1. The "while employed" language of the FELA requires not only that the FELA plaintiff be an agent of the rail carrier but the carrier's servant, and here the District Court erred in holding that petitioner (who according to the court's findings was neither a borrowed servant of respondent nor a dual servant of respondent and PMT) came within the coverage of the FELA, since those findings also did not establish a master-servant relationship between respondent and PMT that would be necessary to render petitioner a subservant of the railroad. Nor was the District Court's conclusion that respondent was "responsible" for the unloading operation tantamount to a finding that the railroad controlled or had the right to control the physical conduct of PMT employees like petitioner in the unloading operation. Pp. 419 U. S. 322-326.

Page 419 U. S. 319

2. The District Court's findings that petitioner worked most of the time on respondent's premises and that respondent's employees were responsible for checking the safety conditions on the railroad cars showed only that the two companies' operations were closely related, not that respondent's employees supervised the unloading operation, and consequently the FELA's "while employed" requirement remains unsatisfied even under the proper test. Pp. 419 U. S. 326-331.
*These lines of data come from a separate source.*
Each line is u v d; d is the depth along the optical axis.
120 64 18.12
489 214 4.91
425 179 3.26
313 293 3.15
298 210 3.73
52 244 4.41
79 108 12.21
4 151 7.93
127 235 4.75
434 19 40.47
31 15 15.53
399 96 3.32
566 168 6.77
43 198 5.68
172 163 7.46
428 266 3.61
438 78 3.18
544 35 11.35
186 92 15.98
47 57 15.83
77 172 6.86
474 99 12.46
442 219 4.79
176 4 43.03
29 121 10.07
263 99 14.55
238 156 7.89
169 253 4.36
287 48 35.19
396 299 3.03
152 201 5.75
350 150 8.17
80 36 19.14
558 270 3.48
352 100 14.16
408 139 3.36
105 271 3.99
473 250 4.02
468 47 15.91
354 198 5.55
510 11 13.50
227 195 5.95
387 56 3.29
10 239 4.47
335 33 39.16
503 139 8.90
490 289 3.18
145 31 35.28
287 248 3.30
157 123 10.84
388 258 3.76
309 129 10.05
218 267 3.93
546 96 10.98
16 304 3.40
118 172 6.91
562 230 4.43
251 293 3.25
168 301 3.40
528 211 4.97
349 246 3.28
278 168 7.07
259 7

3. The record should be reexamined by the District Court in light of the proper legal standard. Pp. 419 U. S. 331-332.

486 F.2d 1084, vacated and remanded.

MARSHALL, J., delivered the opinion of the Court, in which BURGER, C.J., and WHITE, POWELL, and REHNQUIST, JJ., joined. STEWART, J., filed an opinion concurring in the judgment, post, p. 332. DOUGLAS, J., filed a dissenting opinion, in which BRENNAN, J., joined, post, p. 419 U. S. 333. BLACKMUN, J., filed a dissenting opinion, post, p. 419 U. S. 341.